▸ **TRY IT**: Look through the data below and extract, unchanged, the lines from the one that contains "G01X-590372Y-3313109D02*" to the one that contains "(mirror no)", both included.

▸ **Machine-readable electronics designs**:
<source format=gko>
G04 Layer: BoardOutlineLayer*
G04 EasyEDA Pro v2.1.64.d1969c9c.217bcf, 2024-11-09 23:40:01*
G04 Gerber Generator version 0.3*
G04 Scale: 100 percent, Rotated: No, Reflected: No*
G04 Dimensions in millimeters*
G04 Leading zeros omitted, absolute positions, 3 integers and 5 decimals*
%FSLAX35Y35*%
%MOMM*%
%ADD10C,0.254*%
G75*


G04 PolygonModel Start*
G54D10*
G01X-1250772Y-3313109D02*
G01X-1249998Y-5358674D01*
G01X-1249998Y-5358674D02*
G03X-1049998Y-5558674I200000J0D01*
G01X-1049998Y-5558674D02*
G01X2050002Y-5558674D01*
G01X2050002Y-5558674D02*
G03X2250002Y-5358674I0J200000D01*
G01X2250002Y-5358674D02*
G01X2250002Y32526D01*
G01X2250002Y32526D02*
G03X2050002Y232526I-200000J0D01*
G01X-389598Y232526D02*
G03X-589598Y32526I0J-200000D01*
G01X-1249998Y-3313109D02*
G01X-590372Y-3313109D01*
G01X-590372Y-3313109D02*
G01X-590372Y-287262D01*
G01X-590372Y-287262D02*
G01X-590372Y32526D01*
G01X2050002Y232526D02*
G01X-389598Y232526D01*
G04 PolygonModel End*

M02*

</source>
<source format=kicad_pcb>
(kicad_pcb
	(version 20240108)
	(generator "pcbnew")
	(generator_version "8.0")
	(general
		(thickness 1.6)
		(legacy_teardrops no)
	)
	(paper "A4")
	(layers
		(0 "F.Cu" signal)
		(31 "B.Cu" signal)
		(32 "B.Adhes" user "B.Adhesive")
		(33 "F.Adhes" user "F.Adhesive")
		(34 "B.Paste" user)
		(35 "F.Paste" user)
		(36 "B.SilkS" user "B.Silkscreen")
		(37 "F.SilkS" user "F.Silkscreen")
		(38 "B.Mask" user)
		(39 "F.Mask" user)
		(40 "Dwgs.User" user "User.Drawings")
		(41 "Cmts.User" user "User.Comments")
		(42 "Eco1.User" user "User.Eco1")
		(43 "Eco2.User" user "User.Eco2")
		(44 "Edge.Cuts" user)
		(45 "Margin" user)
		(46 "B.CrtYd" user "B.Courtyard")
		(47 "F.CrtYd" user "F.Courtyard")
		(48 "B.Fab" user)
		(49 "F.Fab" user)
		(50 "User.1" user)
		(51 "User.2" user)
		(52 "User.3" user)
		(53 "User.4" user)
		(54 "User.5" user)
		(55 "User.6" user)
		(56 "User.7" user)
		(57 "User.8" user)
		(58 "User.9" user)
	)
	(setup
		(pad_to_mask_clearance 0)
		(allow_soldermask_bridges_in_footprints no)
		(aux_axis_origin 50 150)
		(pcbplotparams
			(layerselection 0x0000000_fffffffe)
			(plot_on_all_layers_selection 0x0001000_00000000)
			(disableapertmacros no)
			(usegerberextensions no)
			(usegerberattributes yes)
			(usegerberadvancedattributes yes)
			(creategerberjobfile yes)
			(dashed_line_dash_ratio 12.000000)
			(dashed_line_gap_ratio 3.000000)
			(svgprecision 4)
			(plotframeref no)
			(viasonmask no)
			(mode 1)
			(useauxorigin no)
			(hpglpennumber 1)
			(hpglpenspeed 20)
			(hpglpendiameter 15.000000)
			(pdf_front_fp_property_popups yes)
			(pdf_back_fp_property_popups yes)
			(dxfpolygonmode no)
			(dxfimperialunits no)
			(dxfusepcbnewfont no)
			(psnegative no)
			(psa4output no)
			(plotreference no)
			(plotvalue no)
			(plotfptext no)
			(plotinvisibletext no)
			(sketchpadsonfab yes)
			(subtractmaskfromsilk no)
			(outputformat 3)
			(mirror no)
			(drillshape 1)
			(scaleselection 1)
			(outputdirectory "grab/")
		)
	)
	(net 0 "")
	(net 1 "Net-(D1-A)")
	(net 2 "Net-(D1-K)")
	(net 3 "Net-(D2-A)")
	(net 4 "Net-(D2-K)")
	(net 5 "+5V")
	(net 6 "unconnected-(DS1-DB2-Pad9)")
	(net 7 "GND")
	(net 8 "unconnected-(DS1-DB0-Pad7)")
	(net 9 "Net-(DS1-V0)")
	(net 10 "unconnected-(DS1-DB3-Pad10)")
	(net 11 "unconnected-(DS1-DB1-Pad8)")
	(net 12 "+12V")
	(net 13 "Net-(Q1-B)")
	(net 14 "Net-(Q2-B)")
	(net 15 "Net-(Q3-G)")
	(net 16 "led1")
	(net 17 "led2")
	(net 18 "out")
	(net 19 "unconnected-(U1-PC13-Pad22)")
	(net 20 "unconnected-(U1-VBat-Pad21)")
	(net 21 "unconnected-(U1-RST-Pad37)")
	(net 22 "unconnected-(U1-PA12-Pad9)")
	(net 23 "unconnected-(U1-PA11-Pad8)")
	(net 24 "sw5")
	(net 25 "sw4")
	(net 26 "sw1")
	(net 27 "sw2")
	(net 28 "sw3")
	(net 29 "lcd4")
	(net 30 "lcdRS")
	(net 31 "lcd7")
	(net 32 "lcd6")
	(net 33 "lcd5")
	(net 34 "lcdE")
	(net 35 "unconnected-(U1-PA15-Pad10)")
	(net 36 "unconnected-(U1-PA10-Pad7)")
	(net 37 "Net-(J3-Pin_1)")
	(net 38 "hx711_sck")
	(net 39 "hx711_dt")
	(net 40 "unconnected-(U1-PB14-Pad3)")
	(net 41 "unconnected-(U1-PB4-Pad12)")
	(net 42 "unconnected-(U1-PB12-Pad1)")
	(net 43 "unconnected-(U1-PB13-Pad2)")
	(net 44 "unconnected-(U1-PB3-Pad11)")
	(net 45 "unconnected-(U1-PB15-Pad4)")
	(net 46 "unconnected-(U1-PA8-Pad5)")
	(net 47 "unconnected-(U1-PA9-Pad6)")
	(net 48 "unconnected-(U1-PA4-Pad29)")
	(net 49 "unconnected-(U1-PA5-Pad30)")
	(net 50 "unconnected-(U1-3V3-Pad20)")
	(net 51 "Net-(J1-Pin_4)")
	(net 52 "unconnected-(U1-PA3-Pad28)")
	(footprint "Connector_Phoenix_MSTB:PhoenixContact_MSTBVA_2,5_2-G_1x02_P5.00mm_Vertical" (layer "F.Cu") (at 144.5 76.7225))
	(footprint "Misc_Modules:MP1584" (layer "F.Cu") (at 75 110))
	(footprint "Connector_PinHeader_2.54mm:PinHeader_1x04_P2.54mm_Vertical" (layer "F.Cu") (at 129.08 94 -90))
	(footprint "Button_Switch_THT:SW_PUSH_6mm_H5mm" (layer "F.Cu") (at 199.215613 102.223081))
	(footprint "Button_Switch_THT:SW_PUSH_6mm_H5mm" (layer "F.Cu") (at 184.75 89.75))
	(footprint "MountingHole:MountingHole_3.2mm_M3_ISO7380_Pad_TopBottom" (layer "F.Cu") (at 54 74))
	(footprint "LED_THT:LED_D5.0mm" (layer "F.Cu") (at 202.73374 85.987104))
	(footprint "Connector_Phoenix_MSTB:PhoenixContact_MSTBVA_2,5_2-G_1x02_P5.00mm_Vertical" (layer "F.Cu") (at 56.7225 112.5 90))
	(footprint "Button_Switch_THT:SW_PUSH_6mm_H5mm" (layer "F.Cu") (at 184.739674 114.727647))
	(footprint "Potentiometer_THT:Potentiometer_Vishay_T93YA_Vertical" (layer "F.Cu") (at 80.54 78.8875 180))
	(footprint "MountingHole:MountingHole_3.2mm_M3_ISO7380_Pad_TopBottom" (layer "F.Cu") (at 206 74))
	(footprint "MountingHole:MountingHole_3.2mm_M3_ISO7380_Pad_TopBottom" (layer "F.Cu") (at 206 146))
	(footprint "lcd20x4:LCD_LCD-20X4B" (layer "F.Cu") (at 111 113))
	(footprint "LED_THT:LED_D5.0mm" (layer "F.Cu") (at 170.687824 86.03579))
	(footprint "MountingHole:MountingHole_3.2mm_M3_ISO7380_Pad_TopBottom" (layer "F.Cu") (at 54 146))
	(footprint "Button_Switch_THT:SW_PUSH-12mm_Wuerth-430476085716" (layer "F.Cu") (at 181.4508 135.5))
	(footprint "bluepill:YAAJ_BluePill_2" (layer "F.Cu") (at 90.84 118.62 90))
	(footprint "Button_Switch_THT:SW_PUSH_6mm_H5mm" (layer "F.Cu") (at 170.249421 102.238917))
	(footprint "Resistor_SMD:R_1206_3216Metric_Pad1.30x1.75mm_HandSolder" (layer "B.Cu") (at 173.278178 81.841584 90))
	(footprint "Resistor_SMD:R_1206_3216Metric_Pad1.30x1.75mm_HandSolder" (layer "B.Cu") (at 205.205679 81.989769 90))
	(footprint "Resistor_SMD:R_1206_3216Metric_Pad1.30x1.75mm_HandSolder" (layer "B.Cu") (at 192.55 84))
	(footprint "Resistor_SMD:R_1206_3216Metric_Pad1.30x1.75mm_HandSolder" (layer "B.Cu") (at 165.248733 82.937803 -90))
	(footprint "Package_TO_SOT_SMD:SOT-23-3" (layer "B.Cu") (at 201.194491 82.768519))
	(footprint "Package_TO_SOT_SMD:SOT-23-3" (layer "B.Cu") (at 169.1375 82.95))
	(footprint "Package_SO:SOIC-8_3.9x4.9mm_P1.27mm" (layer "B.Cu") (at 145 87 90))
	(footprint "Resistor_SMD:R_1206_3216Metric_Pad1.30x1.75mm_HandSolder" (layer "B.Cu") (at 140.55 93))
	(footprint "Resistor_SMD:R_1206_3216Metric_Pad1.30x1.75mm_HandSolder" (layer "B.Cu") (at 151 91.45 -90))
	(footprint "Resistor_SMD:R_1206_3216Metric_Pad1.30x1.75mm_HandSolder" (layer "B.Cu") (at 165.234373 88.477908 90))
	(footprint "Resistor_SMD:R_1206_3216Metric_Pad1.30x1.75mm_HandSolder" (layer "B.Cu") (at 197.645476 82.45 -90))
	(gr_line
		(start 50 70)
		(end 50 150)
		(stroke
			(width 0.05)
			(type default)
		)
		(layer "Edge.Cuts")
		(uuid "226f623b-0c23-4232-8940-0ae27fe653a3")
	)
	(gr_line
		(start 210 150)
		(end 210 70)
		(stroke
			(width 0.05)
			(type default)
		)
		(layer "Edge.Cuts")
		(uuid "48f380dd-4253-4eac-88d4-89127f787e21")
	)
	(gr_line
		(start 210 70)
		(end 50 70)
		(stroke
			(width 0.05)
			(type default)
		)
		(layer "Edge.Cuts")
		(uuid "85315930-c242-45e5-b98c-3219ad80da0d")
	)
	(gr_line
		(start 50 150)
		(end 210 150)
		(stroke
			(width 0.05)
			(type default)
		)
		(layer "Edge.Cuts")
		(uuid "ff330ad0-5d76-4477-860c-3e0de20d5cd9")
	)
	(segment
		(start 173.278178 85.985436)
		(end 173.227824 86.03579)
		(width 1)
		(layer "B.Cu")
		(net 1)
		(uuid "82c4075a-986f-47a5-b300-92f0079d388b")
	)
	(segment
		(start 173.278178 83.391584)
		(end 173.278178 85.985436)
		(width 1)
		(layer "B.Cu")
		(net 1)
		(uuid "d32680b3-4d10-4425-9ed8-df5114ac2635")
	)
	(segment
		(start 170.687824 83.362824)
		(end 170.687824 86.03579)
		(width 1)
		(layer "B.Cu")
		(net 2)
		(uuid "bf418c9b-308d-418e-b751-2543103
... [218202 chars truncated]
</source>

---

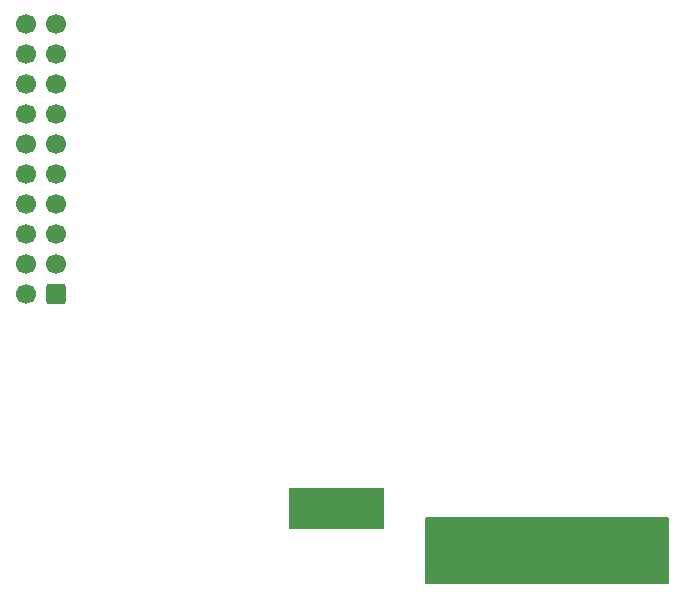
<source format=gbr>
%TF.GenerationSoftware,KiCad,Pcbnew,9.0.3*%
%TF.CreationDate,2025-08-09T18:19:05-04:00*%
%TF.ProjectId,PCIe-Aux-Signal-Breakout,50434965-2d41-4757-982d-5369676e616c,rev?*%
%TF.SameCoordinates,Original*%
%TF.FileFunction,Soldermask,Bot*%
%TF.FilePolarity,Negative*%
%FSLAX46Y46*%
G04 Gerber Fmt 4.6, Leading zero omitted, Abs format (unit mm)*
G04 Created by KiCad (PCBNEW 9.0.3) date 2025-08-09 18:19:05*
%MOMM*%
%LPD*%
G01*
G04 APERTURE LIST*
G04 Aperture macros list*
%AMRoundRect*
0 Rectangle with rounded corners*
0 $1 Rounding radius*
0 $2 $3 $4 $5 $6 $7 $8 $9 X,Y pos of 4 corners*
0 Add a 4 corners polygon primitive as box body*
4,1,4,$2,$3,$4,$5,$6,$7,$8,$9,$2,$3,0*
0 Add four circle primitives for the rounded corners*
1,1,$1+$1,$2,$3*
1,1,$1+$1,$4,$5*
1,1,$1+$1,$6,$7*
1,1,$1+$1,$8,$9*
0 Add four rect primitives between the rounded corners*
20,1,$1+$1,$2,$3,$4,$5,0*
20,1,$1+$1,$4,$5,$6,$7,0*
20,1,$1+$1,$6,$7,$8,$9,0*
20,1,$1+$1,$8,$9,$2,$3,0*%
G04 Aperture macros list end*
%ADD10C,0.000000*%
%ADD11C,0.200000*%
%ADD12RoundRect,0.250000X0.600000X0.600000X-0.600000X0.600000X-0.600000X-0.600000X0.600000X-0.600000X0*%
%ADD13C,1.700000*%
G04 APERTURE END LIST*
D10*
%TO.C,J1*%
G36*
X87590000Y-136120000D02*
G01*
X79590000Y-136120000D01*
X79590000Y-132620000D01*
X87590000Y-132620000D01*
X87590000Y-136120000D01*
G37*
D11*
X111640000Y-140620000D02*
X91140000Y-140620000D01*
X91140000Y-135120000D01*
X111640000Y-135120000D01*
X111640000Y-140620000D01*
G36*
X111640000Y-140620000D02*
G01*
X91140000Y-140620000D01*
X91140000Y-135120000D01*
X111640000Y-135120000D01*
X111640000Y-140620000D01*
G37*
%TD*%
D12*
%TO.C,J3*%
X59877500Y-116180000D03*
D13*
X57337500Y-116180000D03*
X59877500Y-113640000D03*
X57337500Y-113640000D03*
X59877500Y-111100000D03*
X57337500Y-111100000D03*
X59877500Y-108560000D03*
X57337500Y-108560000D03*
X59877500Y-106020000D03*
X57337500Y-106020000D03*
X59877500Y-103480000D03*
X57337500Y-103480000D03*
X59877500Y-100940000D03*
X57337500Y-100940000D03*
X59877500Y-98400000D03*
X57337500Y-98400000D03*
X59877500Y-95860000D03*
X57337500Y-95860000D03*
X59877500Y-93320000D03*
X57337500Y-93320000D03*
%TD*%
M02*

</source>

...

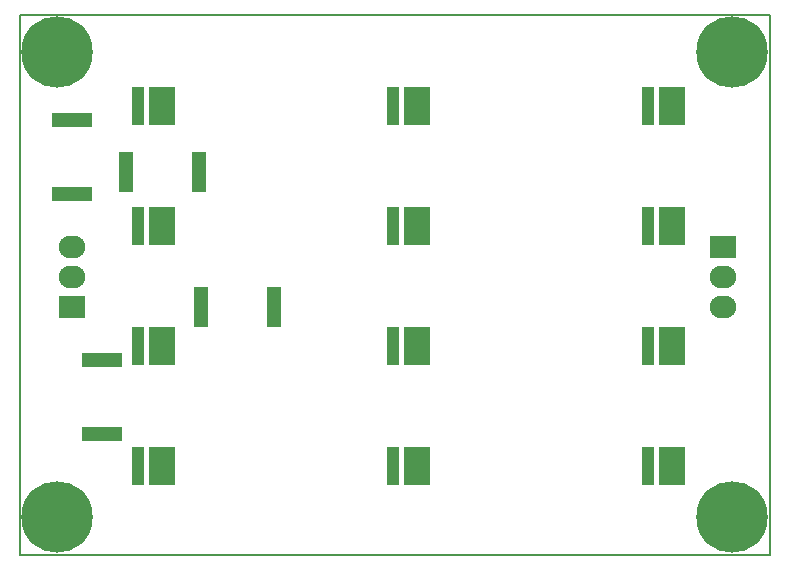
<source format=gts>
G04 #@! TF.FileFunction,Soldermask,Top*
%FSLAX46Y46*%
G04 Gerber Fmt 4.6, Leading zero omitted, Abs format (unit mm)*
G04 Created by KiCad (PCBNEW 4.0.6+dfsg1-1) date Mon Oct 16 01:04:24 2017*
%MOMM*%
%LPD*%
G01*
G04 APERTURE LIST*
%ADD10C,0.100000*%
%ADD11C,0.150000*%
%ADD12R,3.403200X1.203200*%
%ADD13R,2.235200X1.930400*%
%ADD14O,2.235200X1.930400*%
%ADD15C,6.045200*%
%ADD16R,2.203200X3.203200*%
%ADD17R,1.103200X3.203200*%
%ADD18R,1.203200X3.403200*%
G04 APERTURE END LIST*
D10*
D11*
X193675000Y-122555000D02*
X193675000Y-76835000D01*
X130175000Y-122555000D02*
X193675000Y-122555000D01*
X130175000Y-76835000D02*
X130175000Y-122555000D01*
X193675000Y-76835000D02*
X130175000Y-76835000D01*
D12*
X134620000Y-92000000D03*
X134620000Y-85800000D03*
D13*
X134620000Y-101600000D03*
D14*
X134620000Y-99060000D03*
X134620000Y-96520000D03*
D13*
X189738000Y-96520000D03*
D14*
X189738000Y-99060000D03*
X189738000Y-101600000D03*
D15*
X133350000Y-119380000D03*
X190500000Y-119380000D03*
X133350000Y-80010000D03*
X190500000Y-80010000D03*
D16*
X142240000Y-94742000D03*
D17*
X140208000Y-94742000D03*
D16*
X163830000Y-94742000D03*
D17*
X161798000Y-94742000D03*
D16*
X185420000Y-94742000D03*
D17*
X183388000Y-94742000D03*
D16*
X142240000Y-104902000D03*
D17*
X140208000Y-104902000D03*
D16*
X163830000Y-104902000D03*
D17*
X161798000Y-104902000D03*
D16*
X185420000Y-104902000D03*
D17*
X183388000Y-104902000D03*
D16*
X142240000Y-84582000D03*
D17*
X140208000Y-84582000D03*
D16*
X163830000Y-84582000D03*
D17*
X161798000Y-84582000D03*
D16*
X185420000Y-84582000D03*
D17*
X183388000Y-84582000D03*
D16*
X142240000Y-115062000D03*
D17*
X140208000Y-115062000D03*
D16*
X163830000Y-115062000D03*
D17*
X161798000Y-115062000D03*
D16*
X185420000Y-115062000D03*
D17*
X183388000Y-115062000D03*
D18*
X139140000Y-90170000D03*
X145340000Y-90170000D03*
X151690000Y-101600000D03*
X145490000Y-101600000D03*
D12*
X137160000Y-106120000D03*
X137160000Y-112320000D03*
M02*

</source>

▸ **RESPONSE TO THIS TASK**:
G01X-590372Y-3313109D02*
G01X-590372Y-287262D01*
G01X-590372Y-287262D02*
G01X-590372Y32526D01*
G01X2050002Y232526D02*
G01X-389598Y232526D01*
G04 PolygonModel End*

M02*

</source>
<source format=kicad_pcb>
(kicad_pcb
	(version 20240108)
	(generator "pcbnew")
	(generator_version "8.0")
	(general
		(thickness 1.6)
		(legacy_teardrops no)
	)
	(paper "A4")
	(layers
		(0 "F.Cu" signal)
		(31 "B.Cu" signal)
		(32 "B.Adhes" user "B.Adhesive")
		(33 "F.Adhes" user "F.Adhesive")
		(34 "B.Paste" user)
		(35 "F.Paste" user)
		(36 "B.SilkS" user "B.Silkscreen")
		(37 "F.SilkS" user "F.Silkscreen")
		(38 "B.Mask" user)
		(39 "F.Mask" user)
		(40 "Dwgs.User" user "User.Drawings")
		(41 "Cmts.User" user "User.Comments")
		(42 "Eco1.User" user "User.Eco1")
		(43 "Eco2.User" user "User.Eco2")
		(44 "Edge.Cuts" user)
		(45 "Margin" user)
		(46 "B.CrtYd" user "B.Courtyard")
		(47 "F.CrtYd" user "F.Courtyard")
		(48 "B.Fab" user)
		(49 "F.Fab" user)
		(50 "User.1" user)
		(51 "User.2" user)
		(52 "User.3" user)
		(53 "User.4" user)
		(54 "User.5" user)
		(55 "User.6" user)
		(56 "User.7" user)
		(57 "User.8" user)
		(58 "User.9" user)
	)
	(setup
		(pad_to_mask_clearance 0)
		(allow_soldermask_bridges_in_footprints no)
		(aux_axis_origin 50 150)
		(pcbplotparams
			(layerselection 0x0000000_fffffffe)
			(plot_on_all_layers_selection 0x0001000_00000000)
			(disableapertmacros no)
			(usegerberextensions no)
			(usegerberattributes yes)
			(usegerberadvancedattributes yes)
			(creategerberjobfile yes)
			(dashed_line_dash_ratio 12.000000)
			(dashed_line_gap_ratio 3.000000)
			(svgprecision 4)
			(plotframeref no)
			(viasonmask no)
			(mode 1)
			(useauxorigin no)
			(hpglpennumber 1)
			(hpglpenspeed 20)
			(hpglpendiameter 15.000000)
			(pdf_front_fp_property_popups yes)
			(pdf_back_fp_property_popups yes)
			(dxfpolygonmode no)
			(dxfimperialunits no)
			(dxfusepcbnewfont no)
			(psnegative no)
			(psa4output no)
			(plotreference no)
			(plotvalue no)
			(plotfptext no)
			(plotinvisibletext no)
			(sketchpadsonfab yes)
			(subtractmaskfromsilk no)
			(outputformat 3)
			(mirror no)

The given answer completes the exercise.